In our evaluation of the SEER data, when we considered some of the factors that increase contralateral breast cancer risk and used approaches to try to minimize health bias, we were able to show that young women with early-stage, hormone receptor negative breast cancer have improved cancer-specific survival associated with CPM, with no benefit of CPM noted on noncancer mortality.3 This subset comprised less than 10 % of the breast cancer population, illustrating the fact that most women do not derive a survival benefit from CPM. Similarly, Brewster et al., using data from The University of Texas M.D. Anderson Cancer Center and matching patients across treatment, prognostic, and health variables, reported a disease-free survival association with CPM in women with hormone receptor negative, but not those with hormone receptor positive, breast cancer.9 Although both these studies are retrospective, and thus with obvious limitations, they suggest there may be small subsets of women who do benefit from CPM. Ideally, this question would be resolved prospectively in a randomized clinical trial. However, given the ethical considerations of such a trial, it is not likely to occur in the near future, if at all.

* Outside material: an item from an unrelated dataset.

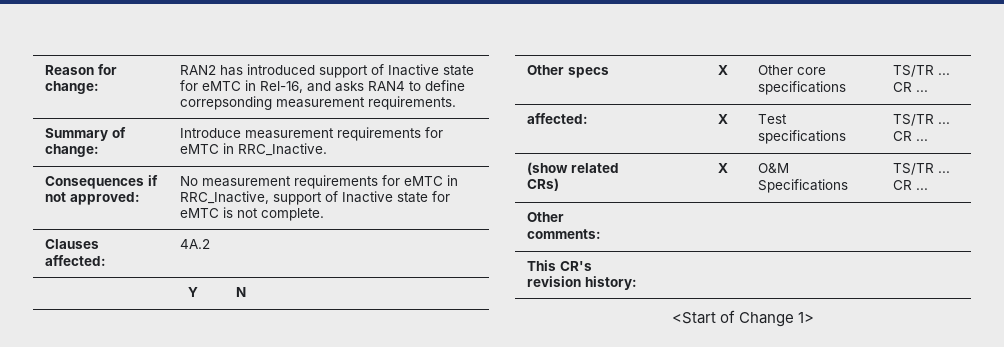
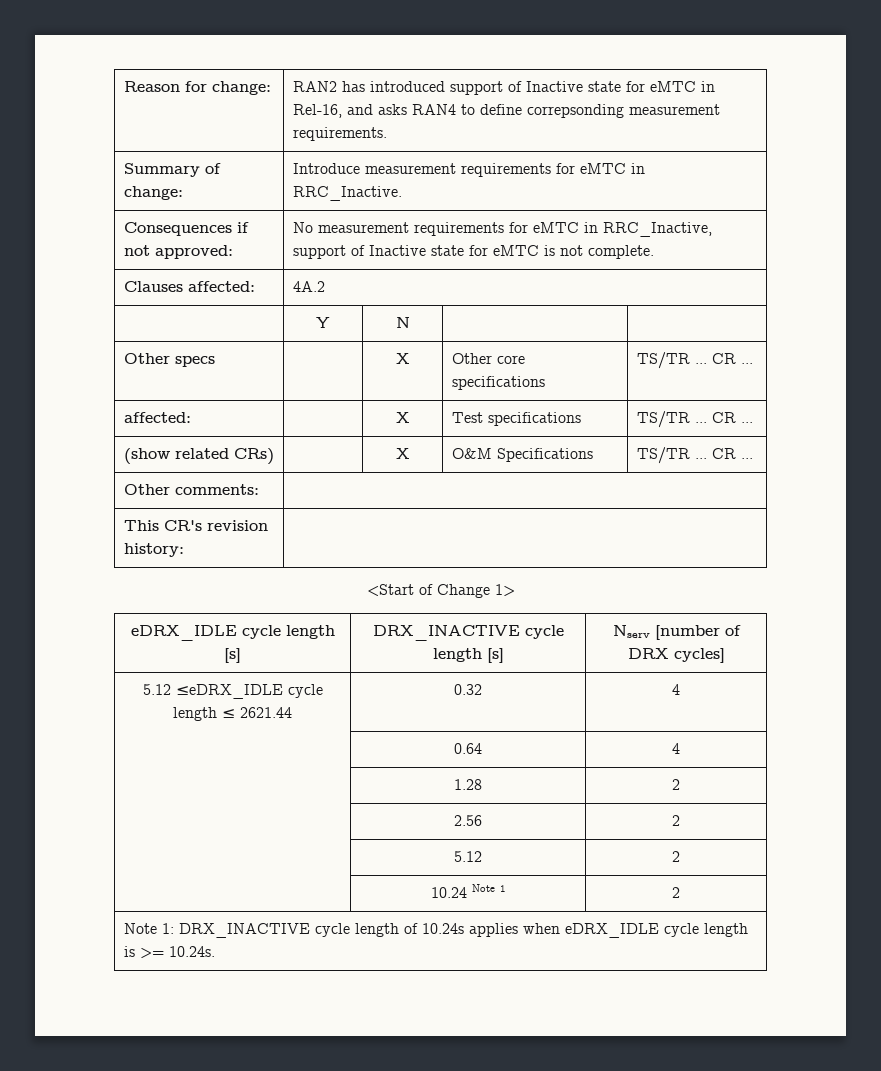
(815, 317) none -> [130,625,335,641] [224,648,241,663] [372,625,564,641] [432,648,504,663] [612,625,741,640] [627,648,725,663] [142,684,323,699] [173,707,292,721] [454,684,482,695] [672,684,680,695] [454,743,482,754] [672,743,680,754] [454,779,482,790] [672,779,680,790] [454,815,482,826] [672,815,680,826] [454,851,482,862] [672,851,680,862] [430,884,506,898] [672,887,680,898] [123,923,748,938] [123,946,215,959] // eDRX_IDLE cycle length [s] | DRX_INACTIVE cycle length [s] | Nserv [number of DRX cycles] // 5.12 ≤eDRX_IDLE cycle length ≤ 2621.44 | 0.32 | 4 // | 0.64 | 4 // | 1.28 | 2 // | 2.56 | 2 // | 5.12 | 2 // | 10.24 Note 1 | 2 // Note 1: DRX_INACTIVE cycle length of 10.24s applies when eDRX_IDLE cycle length is >= 10.24s.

Considering the complexity of the issues surrounding CPM and survival, the paucity of unbiased, prospective data on the subject, and the widespread media attention to “double mastectomies,” it is easy to see why many women have misperceptions of their contralateral cancer risk and believe that CPM will improve their survival.10,11 These observations highlight the need for accurate patient-centered decision tools and models that will facilitate shared decision-making between the patient and physician about the decision to undergo CPM. These tools/models need to adequately inform patients about the risk of contralateral cancer, the fact that surgical choices do not influence the risk of distant relapse and overall survival, and the risks associated with CPM, such as operative complications, negative effects on body appearance, and longer recovery. They will need to integrate a breadth of factors, including patient age, comorbidities, tumor stage and phenotype, number and degree of affected relatives, and opportunities for nonsurgical risk reduction, with the ultimate goal of providing much greater accuracy of potential survival benefit for CPM for each individual breast cancer patient. Most importantly, these tools/models need to align patient goals with objective data so that patients can make truly informed decisions that provide the most decisional satisfaction and lessen anxiety and stress for patients. Such efforts to reduce CPM where it is not warranted, coupled with attempts at identifying the small subsets at highest risk for contralateral breast cancer and who thus might potentially benefit from surgical prophylaxis, are important next steps to move the field forward.